[[ DATA SUPPLIED open ]]
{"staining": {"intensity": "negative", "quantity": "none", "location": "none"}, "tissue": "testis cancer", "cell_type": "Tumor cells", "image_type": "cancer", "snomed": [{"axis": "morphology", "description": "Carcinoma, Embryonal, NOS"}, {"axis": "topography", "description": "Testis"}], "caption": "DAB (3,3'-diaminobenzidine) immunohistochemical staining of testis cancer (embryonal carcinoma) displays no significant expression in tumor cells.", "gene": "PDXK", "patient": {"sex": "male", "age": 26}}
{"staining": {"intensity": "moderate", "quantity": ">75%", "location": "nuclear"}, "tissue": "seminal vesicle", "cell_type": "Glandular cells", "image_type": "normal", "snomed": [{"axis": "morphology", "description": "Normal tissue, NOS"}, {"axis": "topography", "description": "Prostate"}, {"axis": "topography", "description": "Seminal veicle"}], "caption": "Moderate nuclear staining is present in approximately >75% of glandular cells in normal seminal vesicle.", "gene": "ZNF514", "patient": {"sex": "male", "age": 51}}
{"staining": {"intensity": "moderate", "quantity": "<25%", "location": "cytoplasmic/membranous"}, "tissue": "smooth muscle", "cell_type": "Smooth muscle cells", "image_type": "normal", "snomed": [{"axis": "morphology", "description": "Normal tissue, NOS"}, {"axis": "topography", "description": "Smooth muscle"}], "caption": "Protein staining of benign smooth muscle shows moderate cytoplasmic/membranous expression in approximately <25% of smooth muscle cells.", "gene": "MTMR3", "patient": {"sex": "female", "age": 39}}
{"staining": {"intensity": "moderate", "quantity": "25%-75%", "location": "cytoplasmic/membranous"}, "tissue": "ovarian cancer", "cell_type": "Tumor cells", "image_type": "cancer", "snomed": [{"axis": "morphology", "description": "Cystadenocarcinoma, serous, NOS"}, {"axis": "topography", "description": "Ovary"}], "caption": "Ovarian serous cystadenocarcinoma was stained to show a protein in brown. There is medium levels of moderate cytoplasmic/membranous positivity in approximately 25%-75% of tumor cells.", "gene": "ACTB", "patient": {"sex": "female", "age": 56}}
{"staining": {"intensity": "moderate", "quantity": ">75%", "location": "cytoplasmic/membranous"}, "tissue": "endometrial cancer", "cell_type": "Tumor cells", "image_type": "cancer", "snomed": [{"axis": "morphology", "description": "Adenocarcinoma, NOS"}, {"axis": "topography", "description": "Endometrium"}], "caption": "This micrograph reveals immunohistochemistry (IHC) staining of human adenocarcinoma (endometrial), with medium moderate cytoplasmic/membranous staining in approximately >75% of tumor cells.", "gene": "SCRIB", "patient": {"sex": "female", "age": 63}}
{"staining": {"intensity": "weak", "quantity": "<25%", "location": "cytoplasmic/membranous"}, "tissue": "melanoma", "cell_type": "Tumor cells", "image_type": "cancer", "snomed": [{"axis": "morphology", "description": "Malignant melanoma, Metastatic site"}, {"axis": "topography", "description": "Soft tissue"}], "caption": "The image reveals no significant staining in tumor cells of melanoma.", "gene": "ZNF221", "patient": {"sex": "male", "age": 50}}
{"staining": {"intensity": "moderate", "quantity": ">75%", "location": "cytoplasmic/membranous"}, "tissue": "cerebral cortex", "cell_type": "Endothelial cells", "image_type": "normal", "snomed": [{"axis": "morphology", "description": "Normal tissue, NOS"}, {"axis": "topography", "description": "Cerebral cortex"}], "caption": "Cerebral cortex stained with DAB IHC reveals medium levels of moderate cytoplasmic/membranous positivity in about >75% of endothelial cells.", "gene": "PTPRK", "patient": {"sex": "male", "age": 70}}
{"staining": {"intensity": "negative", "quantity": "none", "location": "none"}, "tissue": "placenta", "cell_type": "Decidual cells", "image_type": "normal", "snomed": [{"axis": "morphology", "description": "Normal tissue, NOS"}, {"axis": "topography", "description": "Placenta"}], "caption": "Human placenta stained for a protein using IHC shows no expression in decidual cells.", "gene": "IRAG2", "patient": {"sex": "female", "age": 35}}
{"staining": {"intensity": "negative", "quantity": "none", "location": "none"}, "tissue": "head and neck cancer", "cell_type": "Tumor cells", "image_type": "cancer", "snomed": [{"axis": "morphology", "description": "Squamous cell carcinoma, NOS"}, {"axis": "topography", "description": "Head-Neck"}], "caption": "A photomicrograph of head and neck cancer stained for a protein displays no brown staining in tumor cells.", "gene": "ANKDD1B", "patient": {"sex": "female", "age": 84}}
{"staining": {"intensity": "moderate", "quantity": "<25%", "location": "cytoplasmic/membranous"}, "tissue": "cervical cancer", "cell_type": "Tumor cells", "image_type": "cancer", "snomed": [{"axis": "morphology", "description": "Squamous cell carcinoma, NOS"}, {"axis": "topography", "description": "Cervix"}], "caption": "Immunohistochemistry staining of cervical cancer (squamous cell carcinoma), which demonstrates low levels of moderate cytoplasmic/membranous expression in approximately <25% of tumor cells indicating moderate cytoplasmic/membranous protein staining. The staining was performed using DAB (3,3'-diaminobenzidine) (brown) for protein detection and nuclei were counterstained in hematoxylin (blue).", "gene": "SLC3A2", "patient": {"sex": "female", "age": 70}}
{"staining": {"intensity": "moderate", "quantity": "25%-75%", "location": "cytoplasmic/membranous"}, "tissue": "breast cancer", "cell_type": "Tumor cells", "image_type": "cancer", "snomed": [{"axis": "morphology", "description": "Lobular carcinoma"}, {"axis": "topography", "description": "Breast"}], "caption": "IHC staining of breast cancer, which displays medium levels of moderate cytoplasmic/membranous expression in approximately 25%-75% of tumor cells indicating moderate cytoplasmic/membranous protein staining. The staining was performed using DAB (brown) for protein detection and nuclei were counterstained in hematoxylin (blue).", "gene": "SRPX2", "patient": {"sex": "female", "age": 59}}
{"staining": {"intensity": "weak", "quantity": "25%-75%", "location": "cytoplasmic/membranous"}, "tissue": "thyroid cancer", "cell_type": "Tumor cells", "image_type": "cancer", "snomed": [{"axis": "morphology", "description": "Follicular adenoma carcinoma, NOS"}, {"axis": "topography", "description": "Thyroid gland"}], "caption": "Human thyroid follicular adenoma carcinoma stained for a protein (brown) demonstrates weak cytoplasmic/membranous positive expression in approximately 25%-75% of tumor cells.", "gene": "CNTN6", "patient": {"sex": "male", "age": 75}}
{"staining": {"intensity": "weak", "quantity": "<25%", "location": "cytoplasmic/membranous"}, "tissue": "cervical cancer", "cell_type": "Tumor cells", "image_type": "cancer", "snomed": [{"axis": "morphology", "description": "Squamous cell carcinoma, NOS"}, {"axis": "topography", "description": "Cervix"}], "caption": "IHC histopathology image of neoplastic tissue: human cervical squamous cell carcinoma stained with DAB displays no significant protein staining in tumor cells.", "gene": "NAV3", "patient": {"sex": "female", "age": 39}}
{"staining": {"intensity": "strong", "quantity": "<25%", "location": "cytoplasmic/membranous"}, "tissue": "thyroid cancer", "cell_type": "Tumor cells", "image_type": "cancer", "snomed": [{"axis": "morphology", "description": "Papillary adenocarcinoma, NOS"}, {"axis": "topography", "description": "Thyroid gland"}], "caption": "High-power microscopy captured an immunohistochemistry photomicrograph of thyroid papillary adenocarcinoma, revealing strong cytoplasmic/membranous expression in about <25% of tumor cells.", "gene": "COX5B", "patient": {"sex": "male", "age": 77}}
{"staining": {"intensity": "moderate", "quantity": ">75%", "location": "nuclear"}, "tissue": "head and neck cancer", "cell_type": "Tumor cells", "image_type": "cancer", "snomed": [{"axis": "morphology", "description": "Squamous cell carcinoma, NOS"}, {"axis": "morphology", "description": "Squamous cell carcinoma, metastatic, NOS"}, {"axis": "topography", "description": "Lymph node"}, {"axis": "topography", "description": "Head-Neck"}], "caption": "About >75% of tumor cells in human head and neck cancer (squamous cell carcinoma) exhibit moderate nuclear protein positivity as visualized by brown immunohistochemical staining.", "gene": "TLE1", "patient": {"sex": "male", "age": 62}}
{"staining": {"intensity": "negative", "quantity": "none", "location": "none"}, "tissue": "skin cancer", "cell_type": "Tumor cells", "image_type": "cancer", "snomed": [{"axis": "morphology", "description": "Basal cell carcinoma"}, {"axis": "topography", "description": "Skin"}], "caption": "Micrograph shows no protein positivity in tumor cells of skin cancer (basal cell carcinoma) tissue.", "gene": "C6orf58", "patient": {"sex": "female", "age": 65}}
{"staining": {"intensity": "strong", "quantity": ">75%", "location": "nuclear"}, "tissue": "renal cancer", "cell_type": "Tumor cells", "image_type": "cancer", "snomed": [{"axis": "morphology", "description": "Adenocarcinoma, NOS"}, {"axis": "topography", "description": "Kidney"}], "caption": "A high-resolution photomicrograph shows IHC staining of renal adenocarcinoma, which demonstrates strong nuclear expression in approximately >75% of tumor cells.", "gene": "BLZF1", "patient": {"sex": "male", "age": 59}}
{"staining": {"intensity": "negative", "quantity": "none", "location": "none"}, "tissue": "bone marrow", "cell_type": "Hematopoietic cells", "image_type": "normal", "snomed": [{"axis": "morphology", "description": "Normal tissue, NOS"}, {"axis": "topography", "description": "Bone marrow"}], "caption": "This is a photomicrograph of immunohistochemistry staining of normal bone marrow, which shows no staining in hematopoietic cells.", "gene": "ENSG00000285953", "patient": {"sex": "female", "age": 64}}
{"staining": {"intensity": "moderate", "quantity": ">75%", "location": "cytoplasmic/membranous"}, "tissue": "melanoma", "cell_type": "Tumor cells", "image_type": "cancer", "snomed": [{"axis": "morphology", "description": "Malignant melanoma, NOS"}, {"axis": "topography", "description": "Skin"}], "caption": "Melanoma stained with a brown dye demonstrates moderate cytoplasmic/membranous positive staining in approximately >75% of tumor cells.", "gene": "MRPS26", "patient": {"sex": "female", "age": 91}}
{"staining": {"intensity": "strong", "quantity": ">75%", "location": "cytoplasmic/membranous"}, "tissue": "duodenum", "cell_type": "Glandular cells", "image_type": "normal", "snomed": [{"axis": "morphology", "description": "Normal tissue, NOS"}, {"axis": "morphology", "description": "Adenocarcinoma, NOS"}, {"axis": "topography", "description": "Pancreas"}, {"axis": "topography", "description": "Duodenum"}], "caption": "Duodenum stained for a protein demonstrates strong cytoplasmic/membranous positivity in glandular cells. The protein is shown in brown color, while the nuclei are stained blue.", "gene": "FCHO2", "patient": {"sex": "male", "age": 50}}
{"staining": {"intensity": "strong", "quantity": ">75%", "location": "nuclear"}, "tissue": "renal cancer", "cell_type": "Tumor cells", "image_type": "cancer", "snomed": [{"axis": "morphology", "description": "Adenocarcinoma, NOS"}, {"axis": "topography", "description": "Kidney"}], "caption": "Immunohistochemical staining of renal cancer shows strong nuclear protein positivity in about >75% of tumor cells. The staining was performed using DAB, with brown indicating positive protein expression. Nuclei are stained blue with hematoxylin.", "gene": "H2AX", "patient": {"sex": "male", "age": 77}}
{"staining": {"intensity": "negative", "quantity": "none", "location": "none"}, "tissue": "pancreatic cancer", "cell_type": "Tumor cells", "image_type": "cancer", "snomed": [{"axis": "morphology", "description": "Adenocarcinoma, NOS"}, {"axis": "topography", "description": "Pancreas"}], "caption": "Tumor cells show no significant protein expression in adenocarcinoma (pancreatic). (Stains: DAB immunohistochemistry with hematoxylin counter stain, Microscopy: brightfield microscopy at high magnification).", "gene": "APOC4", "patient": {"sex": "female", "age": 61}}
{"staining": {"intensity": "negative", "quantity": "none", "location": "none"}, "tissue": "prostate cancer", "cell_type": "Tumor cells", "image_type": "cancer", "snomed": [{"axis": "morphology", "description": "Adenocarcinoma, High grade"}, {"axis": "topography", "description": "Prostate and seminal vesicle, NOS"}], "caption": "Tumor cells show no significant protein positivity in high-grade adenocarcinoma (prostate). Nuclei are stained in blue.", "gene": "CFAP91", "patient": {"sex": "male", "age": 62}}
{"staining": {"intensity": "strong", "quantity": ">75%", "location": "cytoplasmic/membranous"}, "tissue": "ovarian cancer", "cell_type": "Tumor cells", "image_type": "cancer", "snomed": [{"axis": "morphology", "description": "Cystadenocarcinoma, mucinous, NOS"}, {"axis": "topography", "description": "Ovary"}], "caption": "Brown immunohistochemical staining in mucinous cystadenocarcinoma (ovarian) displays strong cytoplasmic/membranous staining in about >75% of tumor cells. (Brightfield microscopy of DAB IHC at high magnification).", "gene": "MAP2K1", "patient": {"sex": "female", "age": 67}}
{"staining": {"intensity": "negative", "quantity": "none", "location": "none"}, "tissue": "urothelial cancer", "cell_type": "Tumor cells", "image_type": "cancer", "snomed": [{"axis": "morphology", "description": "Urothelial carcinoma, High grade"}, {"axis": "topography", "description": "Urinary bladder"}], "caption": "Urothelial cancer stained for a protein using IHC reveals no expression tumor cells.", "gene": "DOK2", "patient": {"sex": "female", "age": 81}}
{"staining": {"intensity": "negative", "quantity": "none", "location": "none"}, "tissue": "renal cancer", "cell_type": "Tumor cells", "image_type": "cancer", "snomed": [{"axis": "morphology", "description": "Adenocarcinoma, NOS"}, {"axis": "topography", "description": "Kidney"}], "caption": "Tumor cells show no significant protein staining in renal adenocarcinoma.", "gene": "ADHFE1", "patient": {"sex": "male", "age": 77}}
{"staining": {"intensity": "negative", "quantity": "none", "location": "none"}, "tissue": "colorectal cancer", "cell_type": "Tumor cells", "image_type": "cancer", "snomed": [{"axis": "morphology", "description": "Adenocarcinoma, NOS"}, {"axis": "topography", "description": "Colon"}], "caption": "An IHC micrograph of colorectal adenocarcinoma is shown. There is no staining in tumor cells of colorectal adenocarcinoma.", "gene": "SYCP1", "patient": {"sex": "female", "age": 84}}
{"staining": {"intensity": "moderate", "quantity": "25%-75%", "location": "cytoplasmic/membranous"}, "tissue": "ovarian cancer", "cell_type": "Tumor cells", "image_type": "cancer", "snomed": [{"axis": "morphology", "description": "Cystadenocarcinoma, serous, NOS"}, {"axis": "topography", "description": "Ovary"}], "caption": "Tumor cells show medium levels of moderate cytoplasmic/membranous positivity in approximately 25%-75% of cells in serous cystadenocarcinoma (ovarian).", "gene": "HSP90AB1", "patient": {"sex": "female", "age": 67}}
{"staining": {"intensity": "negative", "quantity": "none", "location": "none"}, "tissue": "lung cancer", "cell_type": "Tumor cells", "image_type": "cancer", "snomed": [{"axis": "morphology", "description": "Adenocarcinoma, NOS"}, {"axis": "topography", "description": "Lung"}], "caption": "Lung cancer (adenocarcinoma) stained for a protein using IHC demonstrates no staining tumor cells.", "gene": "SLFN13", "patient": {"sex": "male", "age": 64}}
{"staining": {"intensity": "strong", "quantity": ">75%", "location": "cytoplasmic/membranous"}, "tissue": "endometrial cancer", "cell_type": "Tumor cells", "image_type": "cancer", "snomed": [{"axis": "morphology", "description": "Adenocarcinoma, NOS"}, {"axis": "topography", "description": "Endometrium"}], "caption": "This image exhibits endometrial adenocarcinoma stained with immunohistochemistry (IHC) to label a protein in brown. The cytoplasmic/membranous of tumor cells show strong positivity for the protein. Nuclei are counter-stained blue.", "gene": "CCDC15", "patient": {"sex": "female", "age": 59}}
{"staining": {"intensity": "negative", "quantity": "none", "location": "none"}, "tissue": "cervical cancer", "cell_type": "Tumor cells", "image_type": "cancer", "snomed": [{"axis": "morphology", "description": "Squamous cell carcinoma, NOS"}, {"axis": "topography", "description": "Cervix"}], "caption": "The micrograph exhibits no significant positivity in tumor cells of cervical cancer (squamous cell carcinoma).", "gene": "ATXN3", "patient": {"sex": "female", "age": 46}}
[[ DATA SUPPLIED closed ]]
▶ _TASK DIRECTIONS_: Among the records above, only the lines between the line holding "histopathology image of" and the line holding "cells in human", inclusive, are to be output, exactly as written.

▶ _RESPONSE TO THIS EXERCISE_:
{"staining": {"intensity": "weak", "quantity": "<25%", "location": "cytoplasmic/membranous"}, "tissue": "cervical cancer", "cell_type": "Tumor cells", "image_type": "cancer", "snomed": [{"axis": "morphology", "description": "Squamous cell carcinoma, NOS"}, {"axis": "topography", "description": "Cervix"}], "caption": "IHC histopathology image of neoplastic tissue: human cervical squamous cell carcinoma stained with DAB displays no significant protein staining in tumor cells.", "gene": "NAV3", "patient": {"sex": "female", "age": 39}}
{"staining": {"intensity": "strong", "quantity": "<25%", "location": "cytoplasmic/membranous"}, "tissue": "thyroid cancer", "cell_type": "Tumor cells", "image_type": "cancer", "snomed": [{"axis": "morphology", "description": "Papillary adenocarcinoma, NOS"}, {"axis": "topography", "description": "Thyroid gland"}], "caption": "High-power microscopy captured an immunohistochemistry photomicrograph of thyroid papillary adenocarcinoma, revealing strong cytoplasmic/membranous expression in about <25% of tumor cells.", "gene": "COX5B", "patient": {"sex": "male", "age": 77}}
{"staining": {"intensity": "moderate", "quantity": ">75%", "location": "nuclear"}, "tissue": "head and neck cancer", "cell_type": "Tumor cells", "image_type": "cancer", "snomed": [{"axis": "morphology", "description": "Squamous cell carcinoma, NOS"}, {"axis": "morphology", "description": "Squamous cell carcinoma, metastatic, NOS"}, {"axis": "topography", "description": "Lymph node"}, {"axis": "topography", "description": "Head-Neck"}], "caption": "About >75% of tumor cells in human head and neck cancer (squamous cell carcinoma) exhibit moderate nuclear protein positivity as visualized by brown immunohistochemical staining.", "gene": "TLE1", "patient": {"sex": "male", "age": 62}}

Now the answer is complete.